=== EXERCISE AIM ===
Each line below containing the word "Left" needs to be shown.

=== DATA TO USE ===
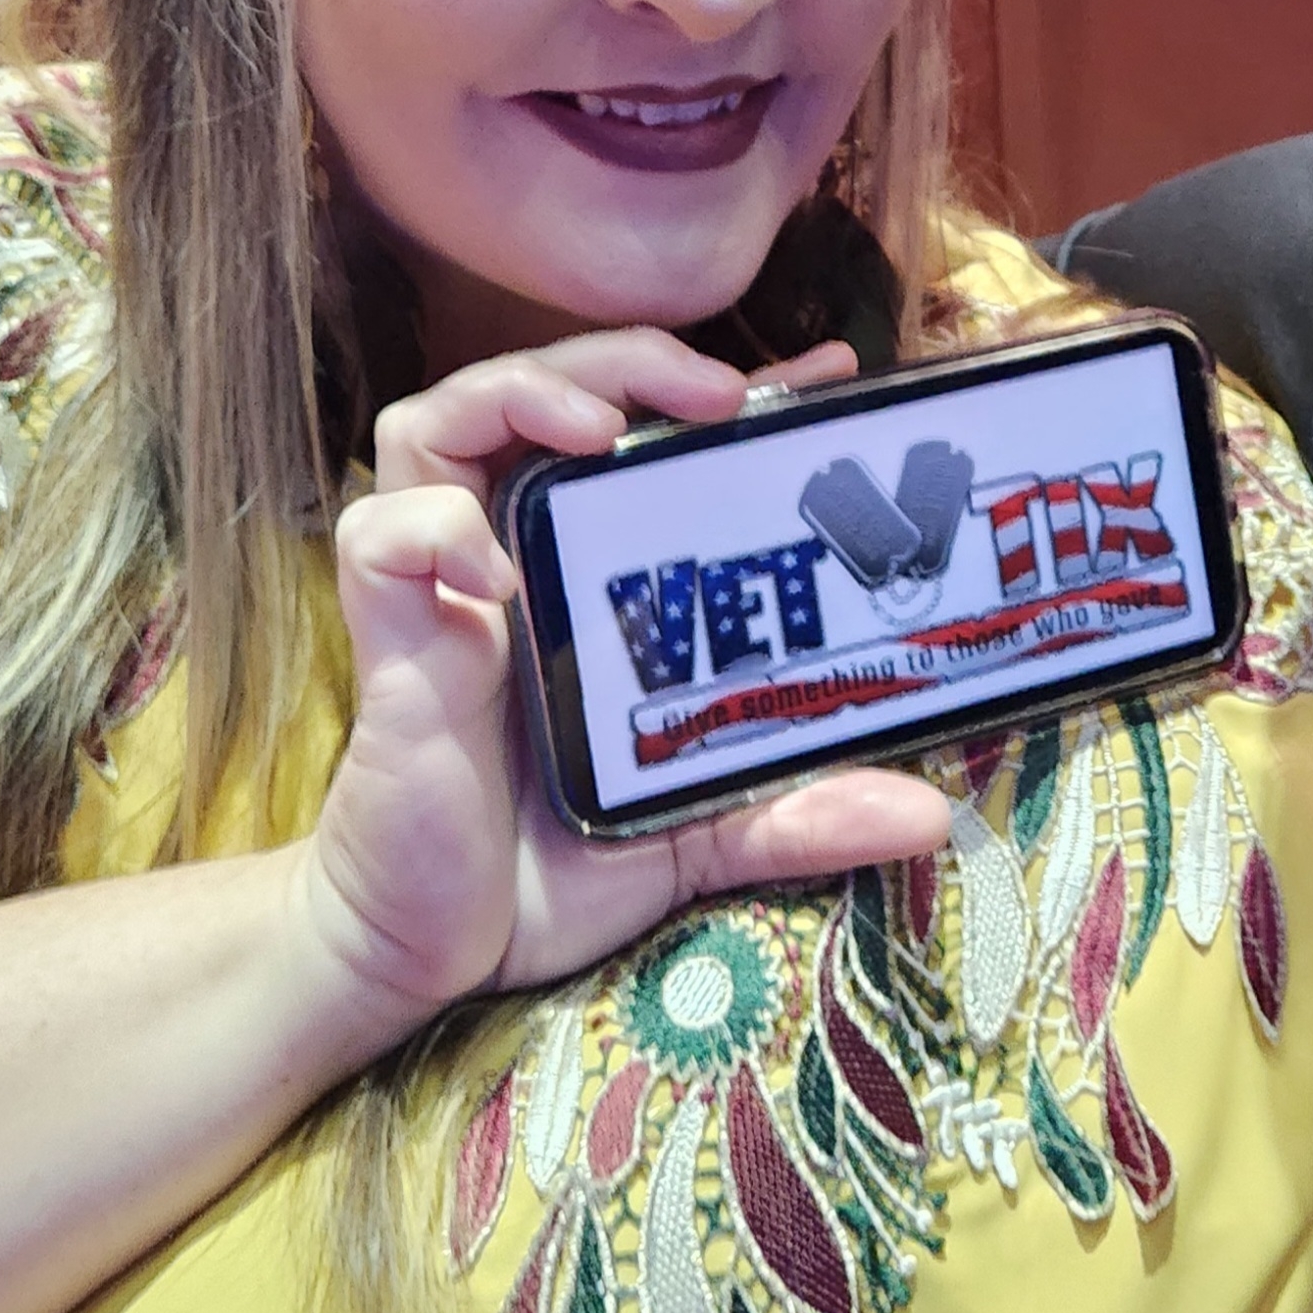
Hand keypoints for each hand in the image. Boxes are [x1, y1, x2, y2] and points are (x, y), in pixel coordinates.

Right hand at [296, 330, 951, 1023]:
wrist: (428, 953)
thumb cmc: (548, 870)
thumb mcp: (697, 831)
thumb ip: (800, 815)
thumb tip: (930, 814)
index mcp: (588, 578)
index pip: (653, 442)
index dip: (730, 389)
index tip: (825, 376)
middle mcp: (516, 558)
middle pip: (547, 391)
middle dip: (627, 359)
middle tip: (716, 393)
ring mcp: (446, 590)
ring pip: (442, 417)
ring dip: (524, 391)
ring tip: (601, 426)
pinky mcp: (389, 637)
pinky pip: (382, 530)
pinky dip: (435, 524)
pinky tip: (497, 569)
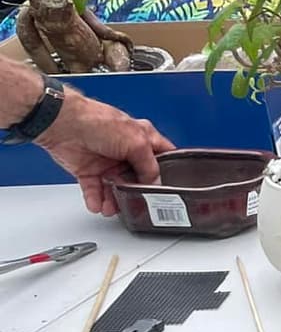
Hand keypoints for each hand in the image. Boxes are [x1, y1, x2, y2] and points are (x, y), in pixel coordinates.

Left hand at [38, 91, 171, 214]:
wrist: (63, 124)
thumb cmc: (98, 122)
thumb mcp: (137, 143)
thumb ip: (150, 166)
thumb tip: (155, 182)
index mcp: (142, 138)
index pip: (161, 157)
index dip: (166, 171)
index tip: (166, 189)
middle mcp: (125, 151)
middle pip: (137, 178)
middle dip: (137, 192)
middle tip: (138, 203)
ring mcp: (107, 162)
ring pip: (115, 187)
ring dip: (114, 200)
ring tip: (113, 208)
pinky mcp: (88, 171)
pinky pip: (94, 190)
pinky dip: (96, 199)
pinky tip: (98, 205)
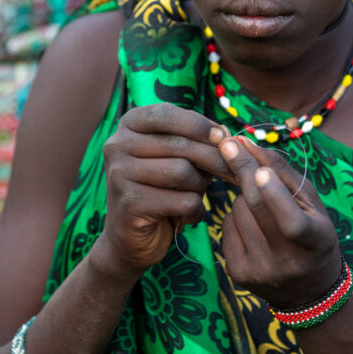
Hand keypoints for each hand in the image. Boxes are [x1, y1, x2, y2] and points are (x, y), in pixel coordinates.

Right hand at [98, 104, 232, 273]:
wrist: (131, 239)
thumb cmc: (161, 191)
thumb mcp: (178, 159)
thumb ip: (197, 144)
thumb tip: (227, 134)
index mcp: (128, 125)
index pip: (168, 114)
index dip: (200, 124)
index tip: (225, 137)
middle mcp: (117, 144)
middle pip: (180, 144)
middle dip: (214, 159)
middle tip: (235, 173)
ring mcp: (119, 173)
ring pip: (182, 172)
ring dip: (199, 187)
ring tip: (195, 195)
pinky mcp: (129, 203)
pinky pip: (181, 200)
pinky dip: (194, 211)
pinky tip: (187, 216)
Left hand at [215, 135, 341, 308]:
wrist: (309, 290)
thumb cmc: (314, 234)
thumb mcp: (311, 204)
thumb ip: (283, 172)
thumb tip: (247, 143)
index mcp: (315, 243)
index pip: (292, 223)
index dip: (275, 197)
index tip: (260, 170)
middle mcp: (286, 262)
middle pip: (255, 209)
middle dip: (243, 171)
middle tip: (229, 143)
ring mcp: (260, 271)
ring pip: (237, 212)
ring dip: (244, 198)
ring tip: (262, 208)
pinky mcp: (238, 273)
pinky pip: (226, 227)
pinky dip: (235, 217)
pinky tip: (251, 224)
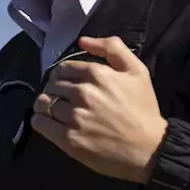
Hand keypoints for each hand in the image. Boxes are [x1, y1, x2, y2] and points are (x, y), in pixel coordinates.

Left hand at [31, 36, 167, 182]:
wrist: (149, 148)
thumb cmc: (143, 109)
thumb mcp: (137, 71)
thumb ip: (112, 48)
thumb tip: (82, 41)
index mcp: (96, 74)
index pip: (63, 68)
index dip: (63, 75)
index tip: (67, 84)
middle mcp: (82, 93)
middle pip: (52, 85)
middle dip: (54, 89)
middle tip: (63, 98)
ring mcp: (74, 117)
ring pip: (44, 103)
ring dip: (46, 104)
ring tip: (54, 110)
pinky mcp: (69, 139)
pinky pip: (40, 123)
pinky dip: (40, 120)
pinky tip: (48, 122)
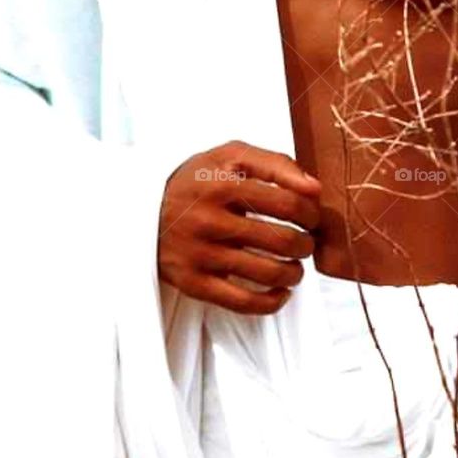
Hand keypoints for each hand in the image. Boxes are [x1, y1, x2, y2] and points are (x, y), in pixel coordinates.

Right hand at [157, 139, 321, 314]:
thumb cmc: (198, 180)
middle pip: (282, 240)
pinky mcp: (194, 282)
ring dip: (294, 272)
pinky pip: (244, 302)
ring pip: (268, 273)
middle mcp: (210, 220)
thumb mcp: (231, 155)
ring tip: (295, 265)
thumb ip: (275, 163)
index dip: (310, 213)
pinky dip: (273, 301)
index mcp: (223, 183)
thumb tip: (314, 188)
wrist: (143, 209)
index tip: (311, 216)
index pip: (288, 203)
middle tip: (306, 241)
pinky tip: (281, 291)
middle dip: (306, 244)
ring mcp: (201, 254)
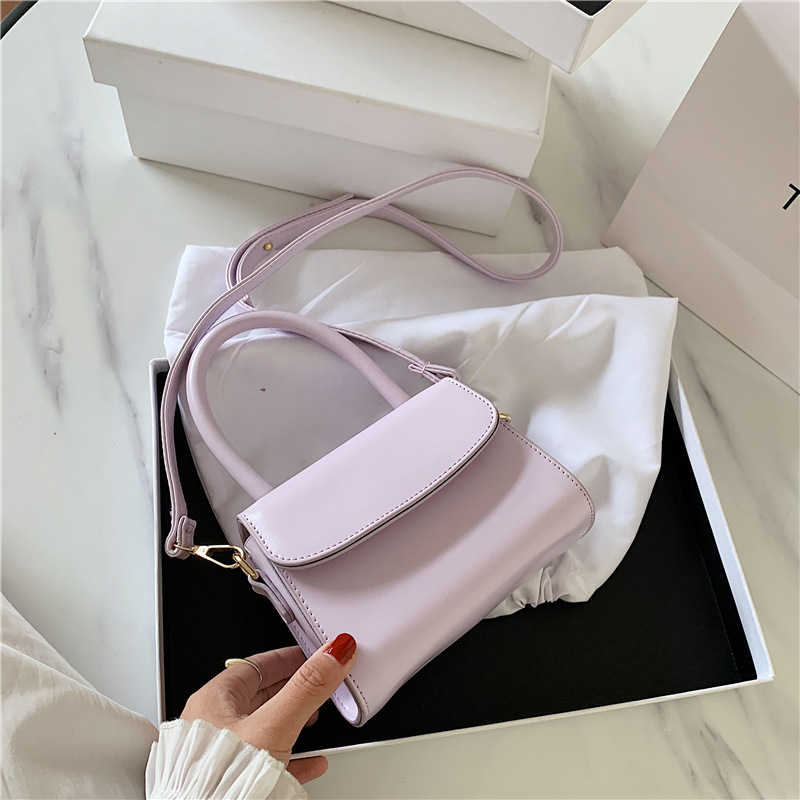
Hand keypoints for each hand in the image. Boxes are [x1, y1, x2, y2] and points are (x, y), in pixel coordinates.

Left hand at [180, 633, 356, 784]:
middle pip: (260, 695)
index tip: (309, 655)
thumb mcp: (274, 725)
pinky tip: (311, 762)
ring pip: (264, 728)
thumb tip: (334, 654)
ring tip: (314, 719)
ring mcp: (220, 755)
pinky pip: (267, 762)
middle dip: (292, 688)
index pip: (255, 667)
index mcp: (214, 701)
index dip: (286, 658)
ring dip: (293, 721)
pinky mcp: (230, 782)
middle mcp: (212, 725)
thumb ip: (306, 688)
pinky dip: (293, 758)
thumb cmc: (219, 781)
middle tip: (316, 683)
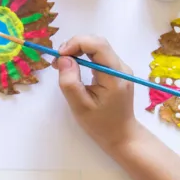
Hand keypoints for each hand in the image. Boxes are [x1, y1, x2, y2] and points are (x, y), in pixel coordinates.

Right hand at [56, 35, 139, 153]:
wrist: (122, 136)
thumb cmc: (101, 124)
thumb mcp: (80, 106)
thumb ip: (70, 81)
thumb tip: (64, 58)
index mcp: (115, 76)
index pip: (98, 45)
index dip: (76, 43)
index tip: (59, 55)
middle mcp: (121, 67)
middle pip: (98, 42)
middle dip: (75, 45)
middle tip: (58, 59)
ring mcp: (120, 68)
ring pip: (97, 47)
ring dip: (78, 50)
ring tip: (62, 64)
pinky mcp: (116, 71)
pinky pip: (98, 56)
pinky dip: (83, 56)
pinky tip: (73, 67)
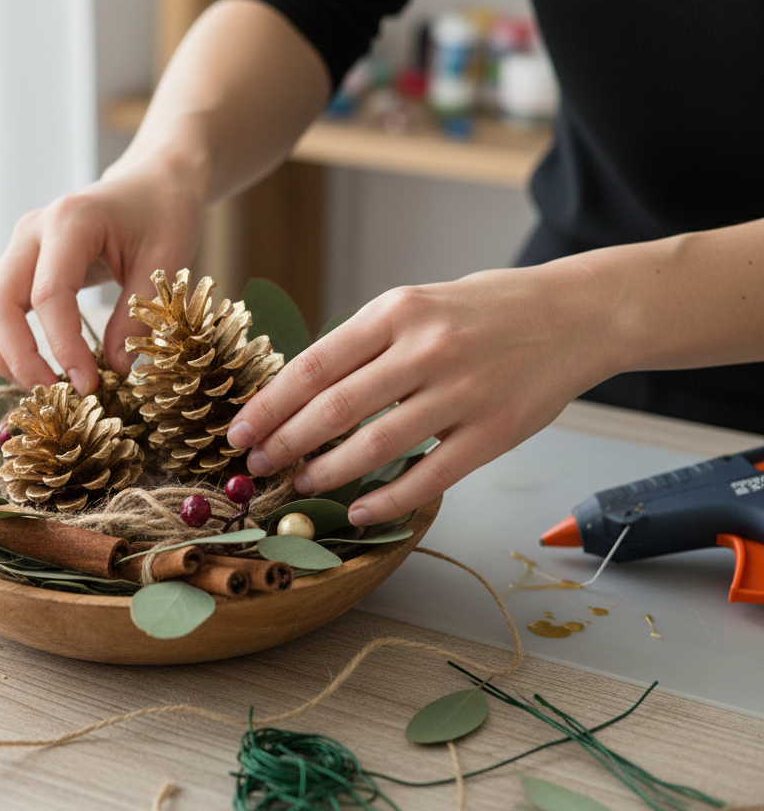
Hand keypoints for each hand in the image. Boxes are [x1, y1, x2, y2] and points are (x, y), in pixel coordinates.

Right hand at [0, 162, 202, 393]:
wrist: (151, 184)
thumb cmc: (163, 215)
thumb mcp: (167, 262)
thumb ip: (138, 315)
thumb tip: (116, 371)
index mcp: (70, 221)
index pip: (49, 295)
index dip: (63, 347)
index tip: (88, 386)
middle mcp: (31, 231)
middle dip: (18, 359)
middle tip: (54, 395)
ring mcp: (17, 247)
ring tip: (38, 386)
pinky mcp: (15, 263)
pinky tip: (28, 367)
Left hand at [226, 266, 619, 525]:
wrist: (576, 313)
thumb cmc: (482, 310)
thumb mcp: (416, 305)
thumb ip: (364, 343)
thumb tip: (299, 392)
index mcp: (397, 312)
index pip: (314, 365)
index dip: (269, 405)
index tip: (239, 431)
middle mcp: (426, 348)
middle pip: (335, 408)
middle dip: (286, 443)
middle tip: (258, 465)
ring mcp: (463, 392)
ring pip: (376, 445)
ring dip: (328, 473)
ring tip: (301, 485)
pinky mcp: (495, 432)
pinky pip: (429, 476)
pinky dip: (387, 500)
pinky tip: (359, 510)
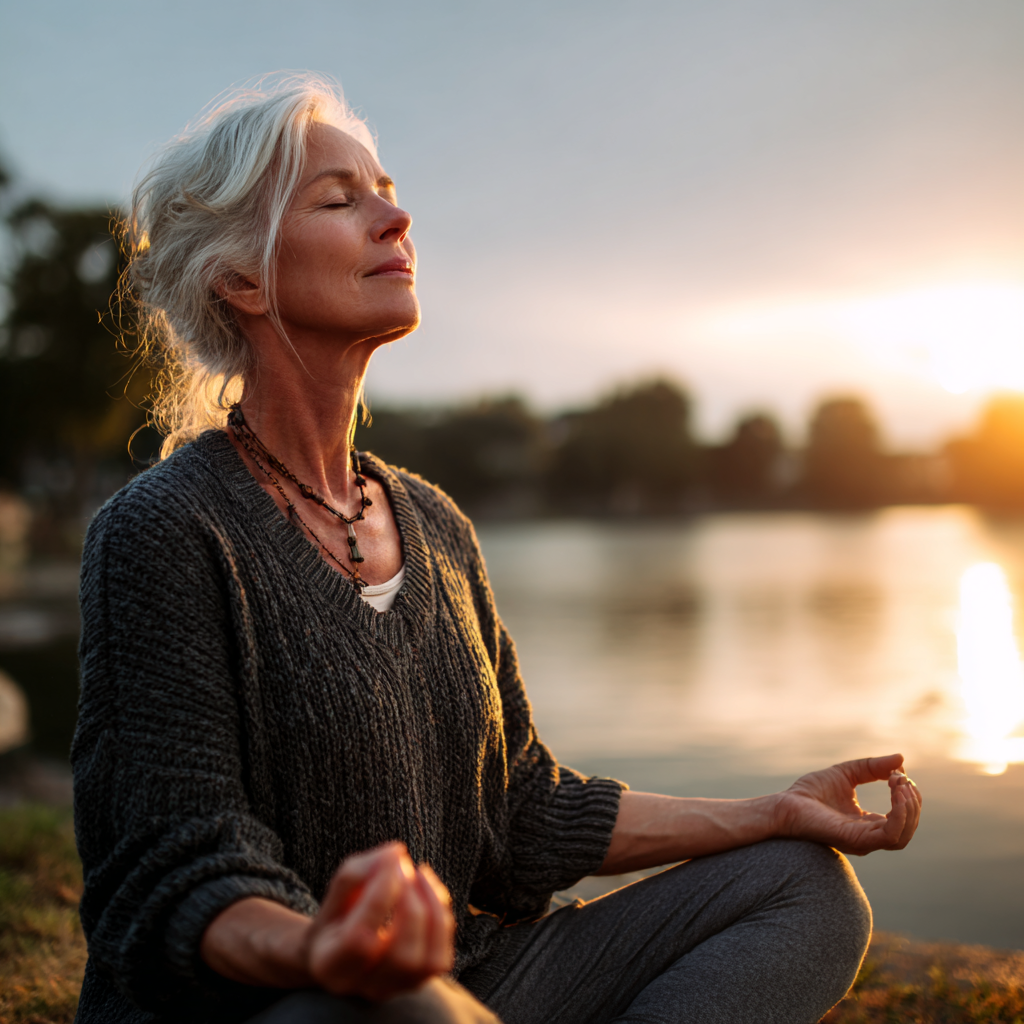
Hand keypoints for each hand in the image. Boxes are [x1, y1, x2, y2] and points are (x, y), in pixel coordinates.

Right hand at [305, 842, 454, 1000]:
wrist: (344, 949)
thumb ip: (355, 873)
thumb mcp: (335, 893)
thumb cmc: (339, 915)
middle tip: (404, 865)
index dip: (381, 894)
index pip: (360, 938)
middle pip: (399, 955)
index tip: (390, 859)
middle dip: (409, 902)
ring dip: (430, 908)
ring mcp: (394, 989)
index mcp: (330, 965)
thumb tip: (395, 854)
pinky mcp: (419, 982)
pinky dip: (441, 916)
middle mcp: (363, 988)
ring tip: (417, 872)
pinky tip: (427, 887)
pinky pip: (440, 957)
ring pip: (426, 961)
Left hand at [773, 753, 921, 855]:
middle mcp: (869, 835)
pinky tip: (897, 795)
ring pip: (903, 835)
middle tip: (899, 778)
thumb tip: (902, 759)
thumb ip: (872, 767)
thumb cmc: (810, 792)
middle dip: (911, 799)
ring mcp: (864, 840)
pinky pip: (890, 836)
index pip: (902, 816)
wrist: (784, 804)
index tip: (898, 773)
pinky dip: (900, 816)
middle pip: (907, 826)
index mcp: (867, 823)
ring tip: (900, 785)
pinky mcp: (856, 840)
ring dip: (909, 808)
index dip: (907, 794)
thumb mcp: (846, 773)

=== RESPONSE AREA ===
Left hand at [38, 91, 171, 214]:
Left hand at [215, 135, 341, 308]:
Left hand at [31, 36, 167, 182]:
Left hand at [180, 633, 356, 784]:
Left hand at [226, 266, 619, 525]:
Left hand at [773, 753, 921, 855]:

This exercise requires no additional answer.